Advice from the BP Measurement Experts
It’s one of the occasional issues we hear about BP monitors and automated BP technology, ours included. And while it’s one of the reasons that we blog about the 10 Steps to Accurate Manual Blood Pressure Measurement and the 10 Factors That Can Affect Blood Pressure Readings, sometimes it takes more guidance to diagnose if a monitor is mis-reading. Comparing BP measurements manually taken by an observer to those from a monitor is a common way of examining the accuracy of a monitor. Clinical standards1 that determine a monitor's accuracy provide detailed methods for making these comparisons. Unfortunately, there are so many things done to control the environment and patient in these standards tests that it is not realistically possible to replicate in clinical practice. However, here are a few of the more important issues that Richard Prowse, our OEM sales manager for Europe, Middle East, and Africa, shares with his customers when they are investigating a monitor that might be reading high.
The most striking thing that will exaggerate the difference between manual and automated readings is the technique being used by the clinicians doing the comparison. The act of removing the cuff of the automated monitor and then applying the manual cuff changes the set up every time readings are taken. In SunTech's experience, this can induce greater differences, especially if the cuff/bladder sizes are not the same. The time this takes to swap the cuffs out also introduces error. The sequential readings (i.e. taken one right after the other) should be made within 30 seconds to reduce error.

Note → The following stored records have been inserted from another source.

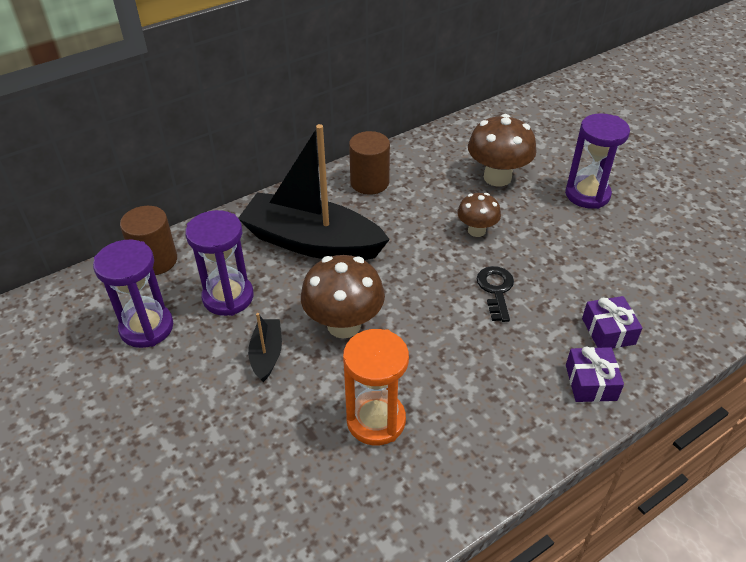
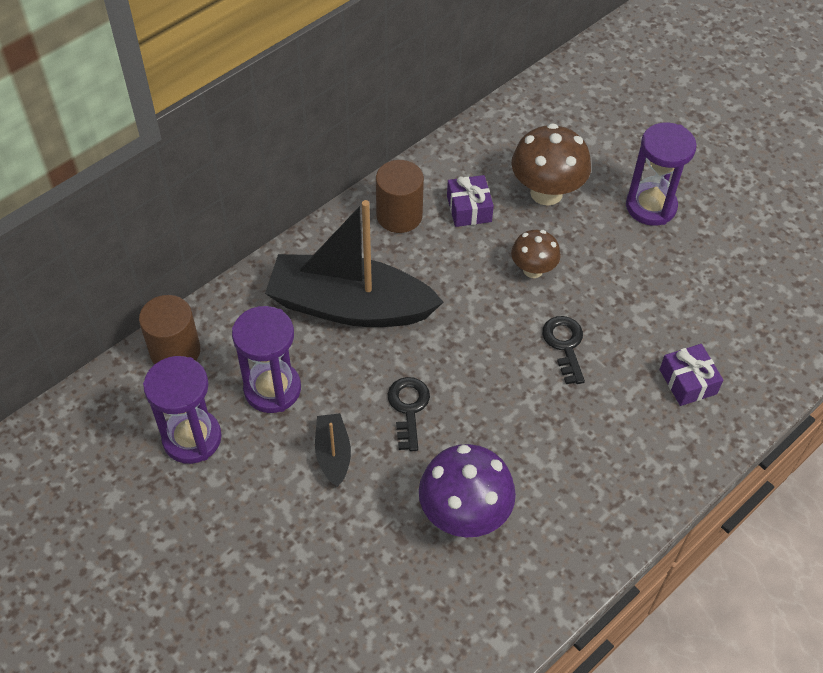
camera: 10 degrees left, 10 degrees up
(344, 325) = (408, 408): brown mushroom -> black key
(376, 420) = (464, 515): orange hourglass -> purple mushroom
(590, 382) = (675, 444): purple gift -> purple gift (469, 209)

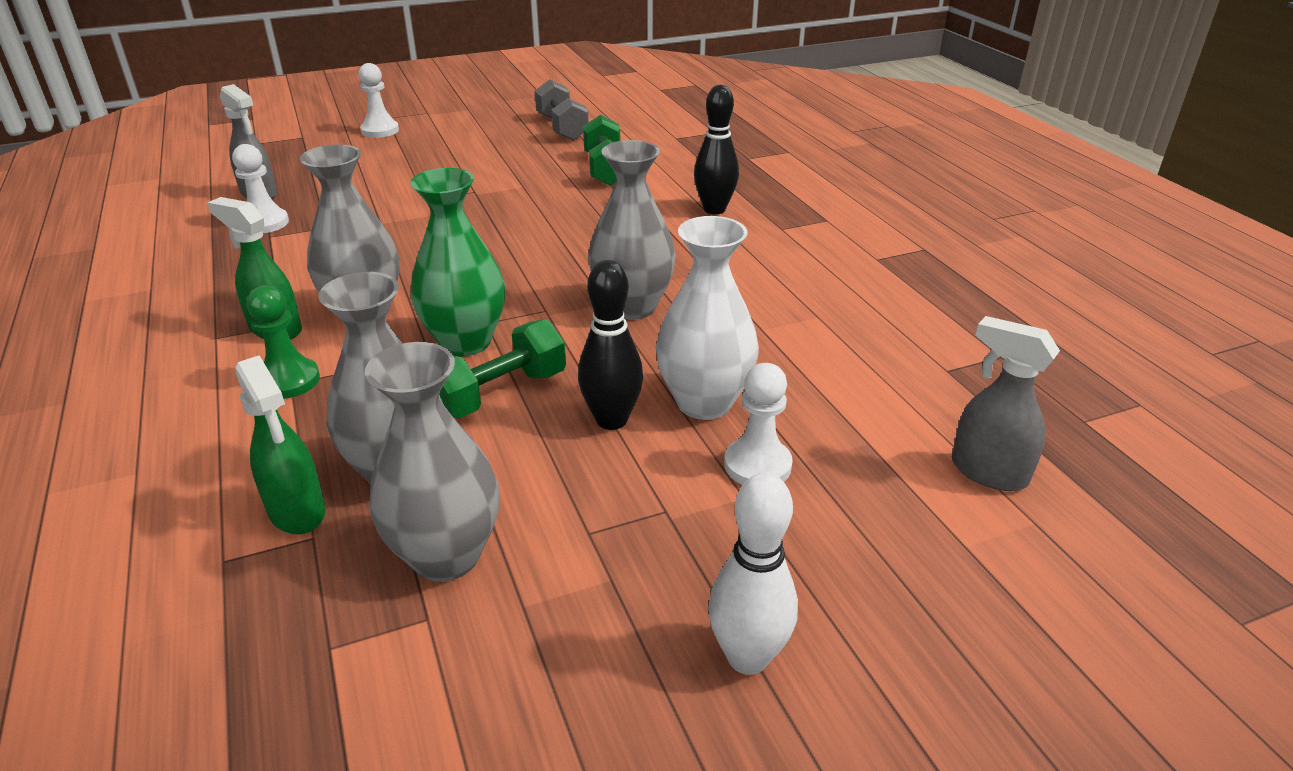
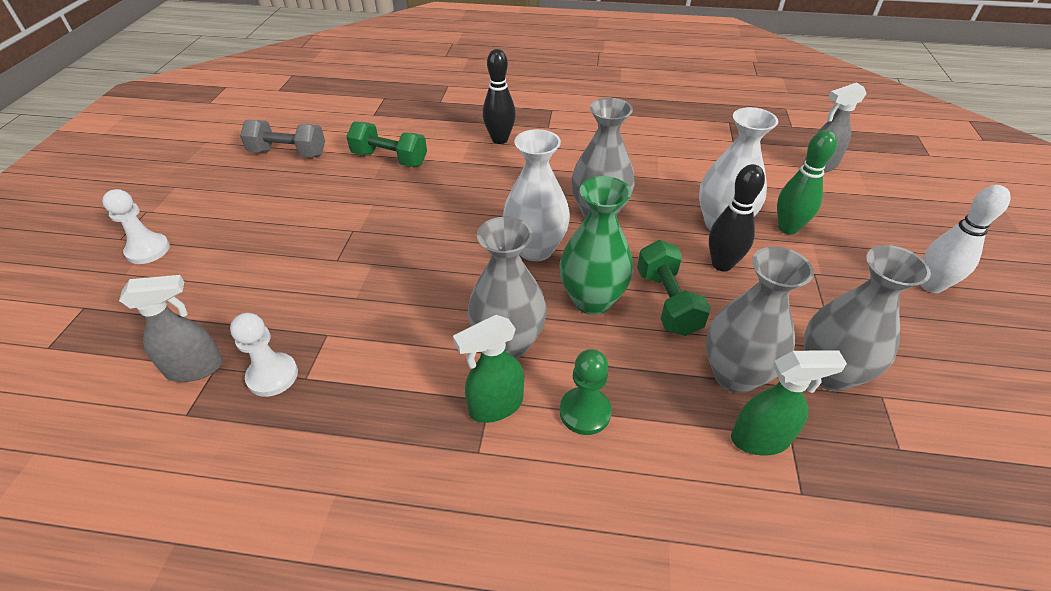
camera: 60 degrees left, 10 degrees up
(527, 286) = (535, 249): none -> white vase
(757, 465) = (787, 228): white pawn -> green bowling pin

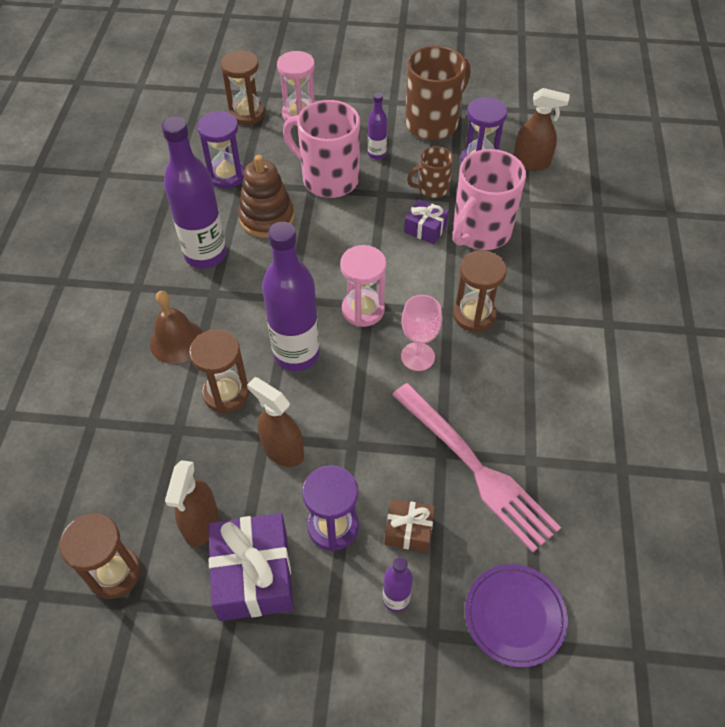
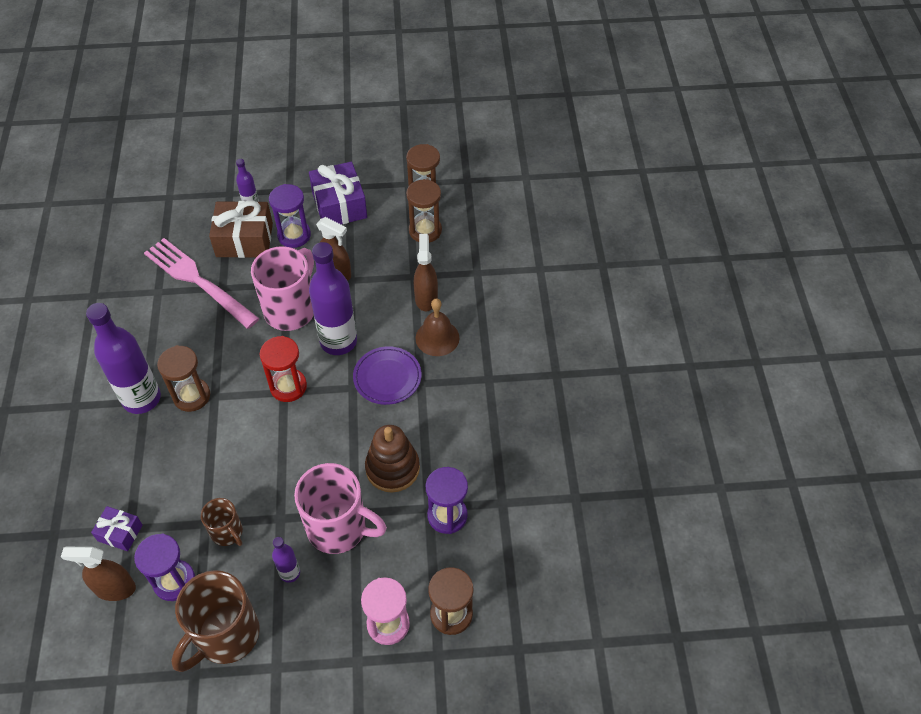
camera: 170 degrees right, 0 degrees up
(201, 524) = (379, 225): brown spray bottle -> brown spray bottle (426, 298)
(205, 255) = (439, 419): purple bottle -> purple bottle (141, 399)
(226, 393) = (386, 304): brown hourglass -> brown hourglass (425, 230)
(363, 310) = (288, 386): pink hourglass -> red hourglass
(408, 530) = (244, 240): brown gift -> brown gift, size x1.82
(417, 356) = (240, 353): pink goblet -> none
(425, 229) = (234, 480): purple gift -> purple gift (120, 533)
(432, 189) = (227, 532): brown mug -> brown mug turned 75 degrees clockwise
(480, 232) = (180, 484): pink mug -> pink mug (291, 309)
(514, 616) = (179, 207): purple plate -> purple plate (387, 377)

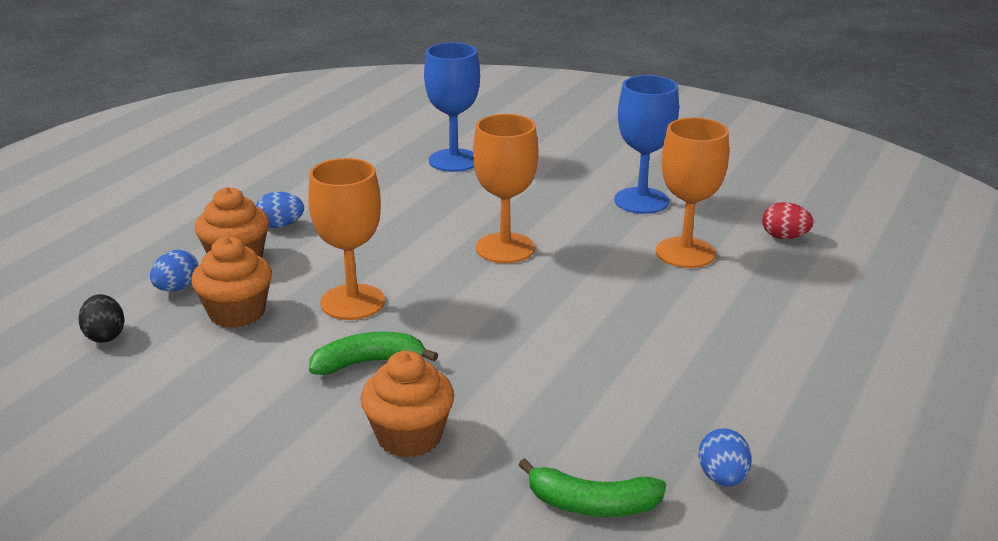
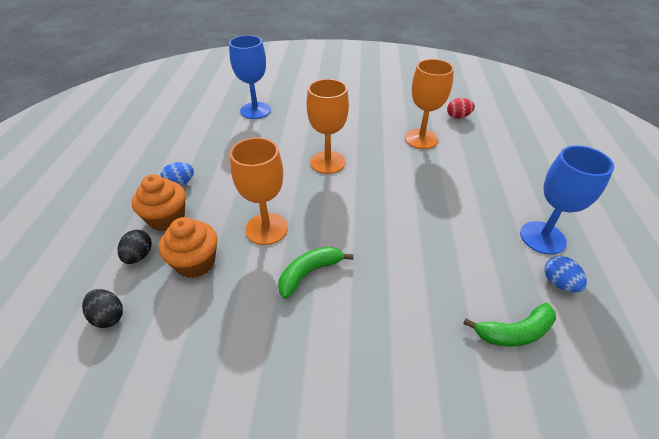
camera: 25 degrees left, 15 degrees up
(177, 288) = (139, 256): blue egg -> black egg
(409, 437) = (376, 323): orange cupcake -> none
(641, 201) = (374, 112): blue goblet -> blue goblet (542, 237)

When taking a manual measurement the cuff deflation speed should be 3mmHg per second to give optimum results. If the deflate rate being applied is significantly higher, manual measurements will underestimate the patient's BP, making the automated monitor seem as if it's reading high.
Environment noise can also be a big issue here. Even with optimum conditions (i.e. a quiet room, no talking and using proper technique), hearing the systolic and especially the diastolic point is often difficult. Auscultatory gap is another feature that can give higher systolic values, and it is also something that is difficult to pick up even as a trained observer.
In comparing measurements sequentially taken, BP variability can be quite an important factor. All clinical guidelines, including the American Heart Association’s, acknowledge variability in BP by recommending that patients “be instructed to relax as much as possible and to not talk” for at least 5 minutes or more. This needs special attention in hypertensive patients where BP variability can be more pronounced and more likely. There can be significant differences in systolic pressures between readings in this kind of patient even if the manual reading is taken promptly after the automatic one.
Furthermore, if the pulse volume is low and there is movement (by the patient or induced by the environment like in the back of an ambulance), it is possible that the reading taken by the monitor and the auscultatory reference will not agree closely. So what’s one to do? The experts can’t even agree except to accept the fact that this can happen. Arrhythmia can also be problematic, and it may be that the manual observer is better suited to taking this kind of measurement.
These are just a few of the factors that need to be considered when examining a monitor and its accuracy. Have you had any similar problems with a BP monitor? Did any of the issues above arise? Were there any others that you encountered?
1ISO 81060-2 is the clinical standard that many regulatory organizations like the FDA will be placing more focus on in the future. Historically, there have been others from the Association for the Advancement of Medical Instrumentation (AAMI), the British Hypertension Society (BHS), and the European Society of Hypertension (ESH).